##### DATA IN THIS EXERCISE #####

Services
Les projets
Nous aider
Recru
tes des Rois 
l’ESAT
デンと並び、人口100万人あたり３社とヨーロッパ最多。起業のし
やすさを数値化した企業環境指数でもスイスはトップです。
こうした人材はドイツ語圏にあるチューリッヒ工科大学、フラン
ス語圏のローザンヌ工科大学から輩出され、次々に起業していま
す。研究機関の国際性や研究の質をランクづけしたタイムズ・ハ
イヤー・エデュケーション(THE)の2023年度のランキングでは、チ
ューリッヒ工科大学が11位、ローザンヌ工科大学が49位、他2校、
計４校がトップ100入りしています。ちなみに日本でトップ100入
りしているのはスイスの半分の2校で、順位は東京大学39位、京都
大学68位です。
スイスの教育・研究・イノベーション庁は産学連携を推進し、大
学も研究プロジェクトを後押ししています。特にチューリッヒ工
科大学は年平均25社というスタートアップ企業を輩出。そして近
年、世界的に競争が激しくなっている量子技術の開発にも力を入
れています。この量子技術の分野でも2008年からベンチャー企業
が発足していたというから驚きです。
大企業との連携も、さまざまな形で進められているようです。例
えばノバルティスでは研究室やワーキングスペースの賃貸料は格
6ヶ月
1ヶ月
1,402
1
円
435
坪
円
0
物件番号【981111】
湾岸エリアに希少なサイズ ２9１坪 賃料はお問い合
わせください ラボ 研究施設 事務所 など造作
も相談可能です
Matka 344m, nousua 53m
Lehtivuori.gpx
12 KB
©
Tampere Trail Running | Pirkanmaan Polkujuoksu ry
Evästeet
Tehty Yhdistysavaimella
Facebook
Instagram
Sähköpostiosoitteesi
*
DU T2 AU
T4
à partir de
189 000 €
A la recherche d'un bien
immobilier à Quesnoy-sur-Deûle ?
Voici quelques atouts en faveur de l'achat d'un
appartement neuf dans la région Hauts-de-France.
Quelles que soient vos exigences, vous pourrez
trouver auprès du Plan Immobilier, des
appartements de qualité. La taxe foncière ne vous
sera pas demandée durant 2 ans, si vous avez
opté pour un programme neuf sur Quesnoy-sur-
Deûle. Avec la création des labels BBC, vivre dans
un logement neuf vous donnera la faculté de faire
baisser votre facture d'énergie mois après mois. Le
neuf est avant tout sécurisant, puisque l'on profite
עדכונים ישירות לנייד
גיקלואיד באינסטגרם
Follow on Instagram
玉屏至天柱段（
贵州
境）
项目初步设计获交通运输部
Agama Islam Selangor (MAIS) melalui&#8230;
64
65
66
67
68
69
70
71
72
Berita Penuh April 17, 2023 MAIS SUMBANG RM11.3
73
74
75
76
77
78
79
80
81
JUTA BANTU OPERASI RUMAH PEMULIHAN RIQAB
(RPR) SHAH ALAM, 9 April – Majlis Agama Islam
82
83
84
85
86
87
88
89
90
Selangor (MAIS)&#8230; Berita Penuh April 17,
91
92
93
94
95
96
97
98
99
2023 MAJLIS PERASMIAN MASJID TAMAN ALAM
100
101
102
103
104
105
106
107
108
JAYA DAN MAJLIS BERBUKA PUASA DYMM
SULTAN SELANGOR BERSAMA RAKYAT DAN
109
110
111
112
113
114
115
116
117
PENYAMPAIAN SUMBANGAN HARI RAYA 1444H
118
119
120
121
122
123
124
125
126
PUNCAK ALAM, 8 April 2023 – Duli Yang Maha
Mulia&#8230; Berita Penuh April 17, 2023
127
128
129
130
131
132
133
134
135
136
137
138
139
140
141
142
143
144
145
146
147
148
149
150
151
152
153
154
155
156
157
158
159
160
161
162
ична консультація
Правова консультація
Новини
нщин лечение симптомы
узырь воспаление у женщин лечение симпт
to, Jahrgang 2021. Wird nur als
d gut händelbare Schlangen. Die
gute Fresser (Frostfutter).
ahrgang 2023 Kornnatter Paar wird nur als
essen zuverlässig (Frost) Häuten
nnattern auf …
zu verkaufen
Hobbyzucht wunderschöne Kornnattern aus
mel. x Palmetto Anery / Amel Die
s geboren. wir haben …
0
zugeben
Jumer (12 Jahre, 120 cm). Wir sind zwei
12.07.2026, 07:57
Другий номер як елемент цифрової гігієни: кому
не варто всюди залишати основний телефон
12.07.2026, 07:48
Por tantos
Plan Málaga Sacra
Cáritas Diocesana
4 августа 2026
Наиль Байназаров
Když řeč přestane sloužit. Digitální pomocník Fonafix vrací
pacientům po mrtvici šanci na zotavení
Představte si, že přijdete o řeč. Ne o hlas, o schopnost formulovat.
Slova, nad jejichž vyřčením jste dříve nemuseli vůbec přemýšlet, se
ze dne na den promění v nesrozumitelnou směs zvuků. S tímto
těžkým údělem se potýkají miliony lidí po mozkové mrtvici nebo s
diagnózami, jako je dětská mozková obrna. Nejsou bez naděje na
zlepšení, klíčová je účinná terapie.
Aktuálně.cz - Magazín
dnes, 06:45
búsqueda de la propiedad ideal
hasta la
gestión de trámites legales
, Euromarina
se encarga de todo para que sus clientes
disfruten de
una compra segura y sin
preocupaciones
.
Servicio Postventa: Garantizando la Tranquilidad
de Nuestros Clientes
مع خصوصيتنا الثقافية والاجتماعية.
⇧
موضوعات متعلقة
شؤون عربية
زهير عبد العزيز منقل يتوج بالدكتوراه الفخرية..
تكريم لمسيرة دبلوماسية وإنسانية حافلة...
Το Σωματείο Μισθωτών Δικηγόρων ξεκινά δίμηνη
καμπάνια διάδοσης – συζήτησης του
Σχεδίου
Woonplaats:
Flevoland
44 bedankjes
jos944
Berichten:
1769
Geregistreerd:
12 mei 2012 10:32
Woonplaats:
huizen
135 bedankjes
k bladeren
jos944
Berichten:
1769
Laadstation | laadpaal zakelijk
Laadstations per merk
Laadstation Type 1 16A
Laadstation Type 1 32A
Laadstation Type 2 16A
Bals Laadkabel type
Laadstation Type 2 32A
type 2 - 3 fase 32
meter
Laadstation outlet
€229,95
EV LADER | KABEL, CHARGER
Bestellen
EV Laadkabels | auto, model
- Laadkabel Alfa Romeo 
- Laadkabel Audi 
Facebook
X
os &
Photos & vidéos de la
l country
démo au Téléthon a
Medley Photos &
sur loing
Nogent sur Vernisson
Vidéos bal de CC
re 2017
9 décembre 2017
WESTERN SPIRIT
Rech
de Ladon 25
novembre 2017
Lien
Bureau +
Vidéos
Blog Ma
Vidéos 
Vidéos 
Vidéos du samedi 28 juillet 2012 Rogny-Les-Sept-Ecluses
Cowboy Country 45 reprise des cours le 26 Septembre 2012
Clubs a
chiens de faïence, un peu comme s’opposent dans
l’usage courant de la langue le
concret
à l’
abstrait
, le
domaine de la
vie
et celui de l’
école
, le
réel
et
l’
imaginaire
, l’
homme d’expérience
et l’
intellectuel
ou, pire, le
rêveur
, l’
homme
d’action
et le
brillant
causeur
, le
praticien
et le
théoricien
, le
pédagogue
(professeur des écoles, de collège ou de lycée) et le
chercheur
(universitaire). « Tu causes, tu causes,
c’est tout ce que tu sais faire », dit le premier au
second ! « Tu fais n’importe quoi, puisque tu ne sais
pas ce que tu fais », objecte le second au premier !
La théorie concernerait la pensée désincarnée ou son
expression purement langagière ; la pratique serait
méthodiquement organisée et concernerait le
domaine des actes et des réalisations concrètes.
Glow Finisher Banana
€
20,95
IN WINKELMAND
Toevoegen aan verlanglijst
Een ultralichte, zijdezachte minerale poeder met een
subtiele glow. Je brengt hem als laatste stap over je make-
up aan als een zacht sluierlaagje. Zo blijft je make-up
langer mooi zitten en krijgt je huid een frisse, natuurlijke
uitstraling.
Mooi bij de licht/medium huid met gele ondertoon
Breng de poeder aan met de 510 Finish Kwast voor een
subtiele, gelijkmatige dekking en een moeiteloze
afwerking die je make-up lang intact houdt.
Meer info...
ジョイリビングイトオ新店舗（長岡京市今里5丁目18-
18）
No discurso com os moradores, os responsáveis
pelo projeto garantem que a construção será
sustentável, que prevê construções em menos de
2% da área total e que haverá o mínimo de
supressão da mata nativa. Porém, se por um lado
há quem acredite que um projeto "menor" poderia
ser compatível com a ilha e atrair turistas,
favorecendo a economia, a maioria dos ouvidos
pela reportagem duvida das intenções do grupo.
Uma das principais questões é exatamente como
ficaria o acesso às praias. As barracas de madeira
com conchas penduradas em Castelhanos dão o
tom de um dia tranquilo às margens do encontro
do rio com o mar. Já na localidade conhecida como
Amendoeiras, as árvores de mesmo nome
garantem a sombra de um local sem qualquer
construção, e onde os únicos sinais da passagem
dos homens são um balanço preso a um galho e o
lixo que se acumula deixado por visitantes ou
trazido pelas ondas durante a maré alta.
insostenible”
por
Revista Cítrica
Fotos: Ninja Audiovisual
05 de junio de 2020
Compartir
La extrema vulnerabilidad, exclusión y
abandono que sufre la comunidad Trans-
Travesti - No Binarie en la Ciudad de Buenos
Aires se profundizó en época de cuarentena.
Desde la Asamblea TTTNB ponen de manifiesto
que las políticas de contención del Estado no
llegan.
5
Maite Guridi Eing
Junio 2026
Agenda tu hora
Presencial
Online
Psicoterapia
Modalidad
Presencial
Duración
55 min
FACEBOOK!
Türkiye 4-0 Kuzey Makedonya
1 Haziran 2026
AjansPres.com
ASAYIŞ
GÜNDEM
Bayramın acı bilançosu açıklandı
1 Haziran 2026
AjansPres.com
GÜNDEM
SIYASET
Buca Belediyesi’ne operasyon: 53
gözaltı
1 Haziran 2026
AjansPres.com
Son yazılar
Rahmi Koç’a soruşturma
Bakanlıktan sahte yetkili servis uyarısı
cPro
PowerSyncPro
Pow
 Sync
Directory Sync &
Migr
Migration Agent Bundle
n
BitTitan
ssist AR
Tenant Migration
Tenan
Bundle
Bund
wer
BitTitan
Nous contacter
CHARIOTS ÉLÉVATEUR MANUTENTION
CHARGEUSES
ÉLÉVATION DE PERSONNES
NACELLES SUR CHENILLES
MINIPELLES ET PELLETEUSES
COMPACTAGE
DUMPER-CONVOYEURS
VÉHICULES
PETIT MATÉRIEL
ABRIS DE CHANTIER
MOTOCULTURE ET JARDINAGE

#####

GOAL OF THE EXERCISE:
Print exactly, and only, the lines beginning at the top of the listing and ending at the line with "物件番号【981111】".

WORKED SOLUTION:
Services
Les projets
Nous aider
Recru
tes des Rois 
l’ESAT
デンと並び、人口100万人あたり３社とヨーロッパ最多。起業のし
やすさを数値化した企業環境指数でもスイスはトップです。
こうした人材はドイツ語圏にあるチューリッヒ工科大学、フラン
ス語圏のローザンヌ工科大学から輩出され、次々に起業していま
す。研究機関の国際性や研究の質をランクづけしたタイムズ・ハ
イヤー・エデュケーション(THE)の2023年度のランキングでは、チ
ューリッヒ工科大学が11位、ローザンヌ工科大学が49位、他2校、
計４校がトップ100入りしています。ちなみに日本でトップ100入
りしているのはスイスの半分の2校で、順位は東京大学39位、京都
大学68位です。
スイスの教育・研究・イノベーション庁は産学連携を推進し、大
学も研究プロジェクトを後押ししています。特にチューリッヒ工
科大学は年平均25社というスタートアップ企業を輩出。そして近
年、世界的に競争が激しくなっている量子技術の開発にも力を入
れています。この量子技術の分野でも2008年からベンチャー企業
が発足していたというから驚きです。
大企業との連携も、さまざまな形で進められているようです。例
えばノバルティスでは研究室やワーキングスペースの賃貸料は格
6ヶ月
1ヶ月
1,402
1
円
435
坪
円
0
物件番号【981111】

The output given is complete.